__Extrait du texte__.
═══

9. Le 15 novembre 1978, Pine Valley s’était engagée à acquérir un bien-fonds de 21,5 acres à Clondalkin, dans le comté de Dublin, pour 550 000 livres irlandaises (IR £). Elle s’appuyait sur un certificat préalable d’urbanisme (paragraphe 29 ci-dessous) délivré, le 10 mars 1977, pour la construction d’un entrepôt industriel et de bureaux sur le site. Consignée dans le registre d’urbanisme (official planning register, paragraphe 31 ci-dessous), l’autorisation émanait du ministre des Collectivités locales et s’adressait au propriétaire de l’époque, M. Patrick Thornton; celui-ci avait recouru contre la décision, adoptée le 26 avril 1976 par le service d’urbanisme (planning authority) du conseil de comté de Dublin, de ne pas lui décerner un certificat d’urbanisme à part entière, au motif, entre autres, que le terrain se trouvait dans une zone agricole destinée à préserver une ceinture verte.
10. Le 15 septembre 1980, le conseil de comté refusa le permis de construire (paragraphe 29 ci-dessous) que Pine Valley, se fiant au certificat préalable, avait sollicité le 16 juillet. Là-dessus, la société demanda une ordonnance conditionnelle de mandamus qui enjoignît au conseil de le lui délivrer; la High Court en prononça une le 8 décembre 1980, puis la rendit absolue le 27 mai 1981.
11. Le 17 juillet 1981, Pine Valley vendit le domaine à Healy Holdings pour 550 000 IR £.
B. La première affaire Pine Valley
12. Le conseil de comté de Dublin ayant attaqué l’ordonnance de la High Court, la Cour suprême annula, le 5 février 1982, l’octroi du certificat préalable d’urbanisme, pour excès de pouvoir: la disposition légale applicable, à savoir l’article 26 de la loi de 1963 sur l’urbanisme et l’aménagement du territoire dans les collectivités locales (Local Government (Planning and Development) Act), n’habilitait pas le ministre à prendre, à la suite d’un recours contre un refus des services d’urbanisme, une décision contraire, comme en l’espèce, au plan d’aménagement du territoire (paragraphe 9 ci-dessus).
13. En conséquence, le terrain ne put être mis en valeur et se déprécia fortement. En juin 1988, le syndic de Healy Holdings le vendit de gré à gré pour 50 000 IR £.
C. La loi de 1982 sur l’urbanisme et l’aménagement du territoire dans les collectivités locales
14. La loi de 1982 sur l’urbanisme et l’aménagement du territoire dans les collectivités locales (« la loi de 1982 ») fut promulguée afin d’homologuer les certificats et permis dont la validité pouvait se discuter après l’arrêt de la Cour suprême. Elle entra en vigueur le 28 juillet 1982.

═══

Extractions de texte par page
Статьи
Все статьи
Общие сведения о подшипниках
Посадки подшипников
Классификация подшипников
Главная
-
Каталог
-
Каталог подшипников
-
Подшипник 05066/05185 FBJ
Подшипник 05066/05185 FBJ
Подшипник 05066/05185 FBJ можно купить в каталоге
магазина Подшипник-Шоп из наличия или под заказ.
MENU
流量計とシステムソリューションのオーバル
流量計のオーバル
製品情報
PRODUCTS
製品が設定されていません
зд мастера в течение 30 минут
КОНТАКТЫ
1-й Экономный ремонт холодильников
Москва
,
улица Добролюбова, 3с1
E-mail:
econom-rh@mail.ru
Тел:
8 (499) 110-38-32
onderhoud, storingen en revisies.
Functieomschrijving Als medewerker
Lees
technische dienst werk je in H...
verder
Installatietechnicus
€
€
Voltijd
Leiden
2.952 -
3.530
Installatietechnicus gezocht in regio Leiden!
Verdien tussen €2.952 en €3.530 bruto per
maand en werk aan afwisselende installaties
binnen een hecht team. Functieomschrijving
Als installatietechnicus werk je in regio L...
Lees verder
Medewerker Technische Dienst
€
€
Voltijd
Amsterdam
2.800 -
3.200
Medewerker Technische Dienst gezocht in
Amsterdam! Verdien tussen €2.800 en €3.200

═══

__Consigne A__. Remplacez "syndic" par "liquidateur" dans le passage de l'extrait sur l'affaire Pine Valley qui va de "B. La première" à "pour 50 000 IR £.", puis recopiez ce passage.
__Consigne B__. Relevez toutes les expressions anglaises que l'extrait sur l'affaire Pine Valley donne entre parenthèses.

__Zone de réponse A__.
B. La première affaire Pine Valley
12. Le conseil de comté de Dublin ayant attaqué l’ordonnance de la High Court, la Cour suprême annula, le 5 février 1982, l’octroi du certificat préalable d’urbanisme, pour excès de pouvoir: la disposition légale applicable, à savoir l’article 26 de la loi de 1963 sur l’urbanisme et l’aménagement du territoire dans les collectivités locales (Local Government (Planning and Development) Act), n’habilitait pas le ministre à prendre, à la suite d’un recours contre un refus des services d’urbanisme, une décision contraire, comme en l’espèce, au plan d’aménagement du territoire (paragraphe 9 ci-dessus).
13. En conséquence, le terrain ne put être mis en valeur et se déprécia fortement. En juin 1988, le liquidateur de Healy Holdings le vendit de gré à gré pour 50 000 IR £.

__Zone de réponse B__.
- official planning register
- planning authority
- Local Government (Planning and Development) Act